Records from a dataset:
*** Begin section ***

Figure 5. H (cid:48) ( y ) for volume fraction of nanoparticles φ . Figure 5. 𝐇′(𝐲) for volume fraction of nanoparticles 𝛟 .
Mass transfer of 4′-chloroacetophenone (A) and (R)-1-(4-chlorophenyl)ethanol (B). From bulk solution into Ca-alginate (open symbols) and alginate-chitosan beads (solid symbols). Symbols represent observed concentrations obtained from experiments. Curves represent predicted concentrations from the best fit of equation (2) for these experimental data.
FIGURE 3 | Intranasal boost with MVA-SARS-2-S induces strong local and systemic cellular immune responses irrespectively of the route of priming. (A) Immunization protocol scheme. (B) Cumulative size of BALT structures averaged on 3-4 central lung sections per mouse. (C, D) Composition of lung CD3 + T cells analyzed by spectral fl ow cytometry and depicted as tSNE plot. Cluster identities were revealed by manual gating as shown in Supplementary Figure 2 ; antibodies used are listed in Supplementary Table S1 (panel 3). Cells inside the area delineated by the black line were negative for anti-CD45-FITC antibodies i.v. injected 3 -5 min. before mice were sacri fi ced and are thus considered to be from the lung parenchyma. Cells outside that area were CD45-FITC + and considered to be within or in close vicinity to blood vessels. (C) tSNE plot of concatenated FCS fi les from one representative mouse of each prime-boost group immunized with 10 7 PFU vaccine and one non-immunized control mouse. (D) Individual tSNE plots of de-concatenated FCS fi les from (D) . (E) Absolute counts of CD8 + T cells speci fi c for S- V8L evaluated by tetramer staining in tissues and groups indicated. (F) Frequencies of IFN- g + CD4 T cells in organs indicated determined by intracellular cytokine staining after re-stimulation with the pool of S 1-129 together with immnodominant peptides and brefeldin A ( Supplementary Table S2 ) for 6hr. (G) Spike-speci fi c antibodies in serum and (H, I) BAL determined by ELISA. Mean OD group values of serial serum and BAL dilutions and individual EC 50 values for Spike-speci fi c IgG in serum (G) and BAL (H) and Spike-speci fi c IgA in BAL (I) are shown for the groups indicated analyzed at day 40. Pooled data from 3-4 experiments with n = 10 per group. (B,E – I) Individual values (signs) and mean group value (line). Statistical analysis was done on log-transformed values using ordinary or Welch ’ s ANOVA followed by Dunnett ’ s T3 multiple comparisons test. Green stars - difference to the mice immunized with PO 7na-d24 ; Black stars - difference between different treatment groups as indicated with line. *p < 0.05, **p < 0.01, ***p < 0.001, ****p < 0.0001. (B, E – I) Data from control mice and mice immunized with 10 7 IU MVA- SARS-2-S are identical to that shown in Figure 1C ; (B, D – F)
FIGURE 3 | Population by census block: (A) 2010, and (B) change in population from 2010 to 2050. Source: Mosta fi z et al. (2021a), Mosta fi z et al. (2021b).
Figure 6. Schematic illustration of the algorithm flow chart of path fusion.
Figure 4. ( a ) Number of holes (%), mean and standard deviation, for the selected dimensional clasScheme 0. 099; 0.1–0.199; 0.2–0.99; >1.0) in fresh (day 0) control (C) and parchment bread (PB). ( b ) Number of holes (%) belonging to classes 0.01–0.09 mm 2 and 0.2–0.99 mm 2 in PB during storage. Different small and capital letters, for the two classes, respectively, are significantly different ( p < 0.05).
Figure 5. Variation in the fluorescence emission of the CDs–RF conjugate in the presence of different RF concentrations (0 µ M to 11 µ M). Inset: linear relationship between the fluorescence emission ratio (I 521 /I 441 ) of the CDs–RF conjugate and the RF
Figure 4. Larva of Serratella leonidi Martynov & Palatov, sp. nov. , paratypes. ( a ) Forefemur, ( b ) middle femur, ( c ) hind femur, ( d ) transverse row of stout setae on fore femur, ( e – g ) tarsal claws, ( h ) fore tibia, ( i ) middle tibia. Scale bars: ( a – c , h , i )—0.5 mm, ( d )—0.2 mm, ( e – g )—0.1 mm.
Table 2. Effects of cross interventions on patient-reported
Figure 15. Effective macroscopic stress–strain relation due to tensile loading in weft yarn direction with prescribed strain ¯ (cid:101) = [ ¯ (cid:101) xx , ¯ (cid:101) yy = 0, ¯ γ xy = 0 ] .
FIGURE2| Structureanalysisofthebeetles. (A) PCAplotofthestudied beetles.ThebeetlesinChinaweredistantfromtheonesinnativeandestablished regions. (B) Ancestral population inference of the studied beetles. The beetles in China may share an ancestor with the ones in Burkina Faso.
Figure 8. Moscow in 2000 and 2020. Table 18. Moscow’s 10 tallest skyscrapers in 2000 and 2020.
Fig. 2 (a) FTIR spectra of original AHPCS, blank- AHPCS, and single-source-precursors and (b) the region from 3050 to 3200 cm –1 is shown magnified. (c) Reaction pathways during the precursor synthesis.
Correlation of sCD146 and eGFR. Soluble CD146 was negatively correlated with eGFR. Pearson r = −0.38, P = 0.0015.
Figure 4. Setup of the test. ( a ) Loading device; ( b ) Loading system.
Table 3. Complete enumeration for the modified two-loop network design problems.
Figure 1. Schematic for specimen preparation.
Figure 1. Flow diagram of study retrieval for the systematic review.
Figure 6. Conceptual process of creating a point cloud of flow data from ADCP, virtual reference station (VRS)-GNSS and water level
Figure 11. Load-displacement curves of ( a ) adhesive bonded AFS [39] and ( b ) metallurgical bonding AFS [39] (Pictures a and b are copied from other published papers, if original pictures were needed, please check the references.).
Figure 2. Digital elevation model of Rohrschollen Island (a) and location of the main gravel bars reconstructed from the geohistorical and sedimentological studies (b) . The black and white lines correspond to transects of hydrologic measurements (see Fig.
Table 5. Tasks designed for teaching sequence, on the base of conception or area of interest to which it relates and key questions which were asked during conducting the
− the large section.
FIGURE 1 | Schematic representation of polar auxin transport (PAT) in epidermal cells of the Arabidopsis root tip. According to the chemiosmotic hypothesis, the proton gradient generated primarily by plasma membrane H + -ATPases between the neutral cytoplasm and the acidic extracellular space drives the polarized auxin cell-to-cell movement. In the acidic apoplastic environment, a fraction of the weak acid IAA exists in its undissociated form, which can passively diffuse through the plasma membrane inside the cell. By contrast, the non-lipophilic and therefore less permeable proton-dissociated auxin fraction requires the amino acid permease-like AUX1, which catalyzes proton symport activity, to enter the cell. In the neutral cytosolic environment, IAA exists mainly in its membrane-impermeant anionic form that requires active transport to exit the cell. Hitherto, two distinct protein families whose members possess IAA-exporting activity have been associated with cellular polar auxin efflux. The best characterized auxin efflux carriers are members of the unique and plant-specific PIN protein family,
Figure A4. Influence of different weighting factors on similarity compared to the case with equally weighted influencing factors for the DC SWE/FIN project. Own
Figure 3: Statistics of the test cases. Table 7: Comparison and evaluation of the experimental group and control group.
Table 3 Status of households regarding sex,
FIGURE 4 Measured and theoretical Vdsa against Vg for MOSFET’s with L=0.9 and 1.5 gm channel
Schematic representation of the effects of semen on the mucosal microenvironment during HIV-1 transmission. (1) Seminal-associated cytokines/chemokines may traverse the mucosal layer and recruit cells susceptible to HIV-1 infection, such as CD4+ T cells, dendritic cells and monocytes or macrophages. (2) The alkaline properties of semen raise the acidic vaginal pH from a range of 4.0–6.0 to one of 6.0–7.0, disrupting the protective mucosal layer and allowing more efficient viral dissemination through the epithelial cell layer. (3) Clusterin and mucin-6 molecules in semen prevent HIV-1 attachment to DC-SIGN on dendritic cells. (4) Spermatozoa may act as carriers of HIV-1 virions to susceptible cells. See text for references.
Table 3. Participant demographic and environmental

*** End section ***

• [Your objective] Restate the records word for word, leaving nothing out.

• [Completed task]
Figure 5. H (cid:48) ( y ) for volume fraction of nanoparticles φ . Figure 5. 𝐇′(𝐲) for volume fraction of nanoparticles 𝛟 .
Mass transfer of 4′-chloroacetophenone (A) and (R)-1-(4-chlorophenyl)ethanol (B). From bulk solution into Ca-alginate (open symbols) and alginate-chitosan beads (solid symbols). Symbols represent observed concentrations obtained from experiments. Curves represent predicted concentrations from the best fit of equation (2) for these experimental data.
FIGURE 3 | Intranasal boost with MVA-SARS-2-S induces strong local and systemic cellular immune responses irrespectively of the route of priming. (A) Immunization protocol scheme. (B) Cumulative size of BALT structures averaged on 3-4 central lung sections per mouse. (C, D) Composition of lung CD3 + T cells analyzed by spectral fl ow cytometry and depicted as tSNE plot. Cluster identities were revealed by manual gating as shown in Supplementary Figure 2 ; antibodies used are listed in Supplementary Table S1 (panel 3). Cells inside the area delineated by the black line were negative for anti-CD45-FITC antibodies i.v. injected 3 -5 min. before mice were sacri fi ced and are thus considered to be from the lung parenchyma. Cells outside that area were CD45-FITC + and considered to be within or in close vicinity to blood vessels. (C) tSNE plot of concatenated FCS fi les from one representative mouse of each prime-boost group immunized with 10 7 PFU vaccine and one non-immunized control mouse. (D) Individual tSNE plots of de-concatenated FCS fi les from (D) . (E) Absolute counts of CD8 + T cells speci fi c for S- V8L evaluated by tetramer staining in tissues and groups indicated. (F) Frequencies of IFN- g + CD4 T cells in organs indicated determined by intracellular cytokine staining after re-stimulation with the pool of S 1-129 together with immnodominant peptides and brefeldin A ( Supplementary Table S2 ) for 6hr. (G) Spike-speci fi c antibodies in serum and (H, I) BAL determined by ELISA. Mean OD group values of serial serum and BAL dilutions and individual EC 50 values for Spike-speci fi c IgG in serum (G) and BAL (H) and Spike-speci fi c IgA in BAL (I) are shown for the groups indicated analyzed at day 40. Pooled data from 3-4 experiments with n = 10 per group. (B,E – I) Individual values (signs) and mean group value (line). Statistical analysis was done on log-transformed values using ordinary or Welch ’ s ANOVA followed by Dunnett ’ s T3 multiple comparisons test. Green stars - difference to the mice immunized with PO 7na-d24 ; Black stars - difference between different treatment groups as indicated with line. *p < 0.05, **p < 0.01, ***p < 0.001, ****p < 0.0001. (B, E – I) Data from control mice and mice immunized with 10 7 IU MVA- SARS-2-S are identical to that shown in Figure 1C ; (B, D – F)
FIGURE 3 | Population by census block: (A) 2010, and (B) change in population from 2010 to 2050. Source: Mosta fi z et al. (2021a), Mosta fi z et al. (2021b).
Figure 6. Schematic illustration of the algorithm flow chart of path fusion.
Figure 4. ( a ) Number of holes (%), mean and standard deviation, for the selected dimensional clasScheme 0. 099; 0.1–0.199; 0.2–0.99; >1.0) in fresh (day 0) control (C) and parchment bread (PB). ( b ) Number of holes (%) belonging to classes 0.01–0.09 mm 2 and 0.2–0.99 mm 2 in PB during storage. Different small and capital letters, for the two classes, respectively, are significantly different ( p < 0.05).
Figure 5. Variation in the fluorescence emission of the CDs–RF conjugate in the presence of different RF concentrations (0 µ M to 11 µ M). Inset: linear relationship between the fluorescence emission ratio (I 521 /I 441 ) of the CDs–RF conjugate and the RF
Figure 4. Larva of Serratella leonidi Martynov & Palatov, sp. nov. , paratypes. ( a ) Forefemur, ( b ) middle femur, ( c ) hind femur, ( d ) transverse row of stout setae on fore femur, ( e – g ) tarsal claws, ( h ) fore tibia, ( i ) middle tibia. Scale bars: ( a – c , h , i )—0.5 mm, ( d )—0.2 mm, ( e – g )—0.1 mm.
Table 2. Effects of cross interventions on patient-reported
Figure 15. Effective macroscopic stress–strain relation due to tensile loading in weft yarn direction with prescribed strain ¯ (cid:101) = [ ¯ (cid:101) xx , ¯ (cid:101) yy = 0, ¯ γ xy = 0 ] .
FIGURE2| Structureanalysisofthebeetles. (A) PCAplotofthestudied beetles.ThebeetlesinChinaweredistantfromtheonesinnativeandestablished regions. (B) Ancestral population inference of the studied beetles. The beetles in China may share an ancestor with the ones in Burkina Faso.
Figure 8. Moscow in 2000 and 2020. Table 18. Moscow’s 10 tallest skyscrapers in 2000 and 2020.
Fig. 2 (a) FTIR spectra of original AHPCS, blank- AHPCS, and single-source-precursors and (b) the region from 3050 to 3200 cm –1 is shown magnified. (c) Reaction pathways during the precursor synthesis.
Correlation of sCD146 and eGFR. Soluble CD146 was negatively correlated with eGFR. Pearson r = −0.38, P = 0.0015.
Figure 4. Setup of the test. ( a ) Loading device; ( b ) Loading system.
Table 3. Complete enumeration for the modified two-loop network design problems.
Figure 1. Schematic for specimen preparation.
Figure 1. Flow diagram of study retrieval for the systematic review.
Figure 6. Conceptual process of creating a point cloud of flow data from ADCP, virtual reference station (VRS)-GNSS and water level
Figure 11. Load-displacement curves of ( a ) adhesive bonded AFS [39] and ( b ) metallurgical bonding AFS [39] (Pictures a and b are copied from other published papers, if original pictures were needed, please check the references.).
Figure 2. Digital elevation model of Rohrschollen Island (a) and location of the main gravel bars reconstructed from the geohistorical and sedimentological studies (b) . The black and white lines correspond to transects of hydrologic measurements (see Fig.
Table 5. Tasks designed for teaching sequence, on the base of conception or area of interest to which it relates and key questions which were asked during conducting the
− the large section.
FIGURE 1 | Schematic representation of polar auxin transport (PAT) in epidermal cells of the Arabidopsis root tip. According to the chemiosmotic hypothesis, the proton gradient generated primarily by plasma membrane H + -ATPases between the neutral cytoplasm and the acidic extracellular space drives the polarized auxin cell-to-cell movement. In the acidic apoplastic environment, a fraction of the weak acid IAA exists in its undissociated form, which can passively diffuse through the plasma membrane inside the cell. By contrast, the non-lipophilic and therefore less permeable proton-dissociated auxin fraction requires the amino acid permease-like AUX1, which catalyzes proton symport activity, to enter the cell. In the neutral cytosolic environment, IAA exists mainly in its membrane-impermeant anionic form that requires active transport to exit the cell. Hitherto, two distinct protein families whose members possess IAA-exporting activity have been associated with cellular polar auxin efflux. The best characterized auxin efflux carriers are members of the unique and plant-specific PIN protein family,
Figure A4. Influence of different weighting factors on similarity compared to the case with equally weighted influencing factors for the DC SWE/FIN project. Own
Figure 3: Statistics of the test cases. Table 7: Comparison and evaluation of the experimental group and control group.
Table 3 Status of households regarding sex,
FIGURE 4 Measured and theoretical Vdsa against Vg for MOSFET’s with L=0.9 and 1.5 gm channel
Schematic representation of the effects of semen on the mucosal microenvironment during HIV-1 transmission. (1) Seminal-associated cytokines/chemokines may traverse the mucosal layer and recruit cells susceptible to HIV-1 infection, such as CD4+ T cells, dendritic cells and monocytes or macrophages. (2) The alkaline properties of semen raise the acidic vaginal pH from a range of 4.0–6.0 to one of 6.0–7.0, disrupting the protective mucosal layer and allowing more efficient viral dissemination through the epithelial cell layer. (3) Clusterin and mucin-6 molecules in semen prevent HIV-1 attachment to DC-SIGN on dendritic cells. (4) Spermatozoa may act as carriers of HIV-1 virions to susceptible cells. See text for references.
Table 3. Participant demographic and environmental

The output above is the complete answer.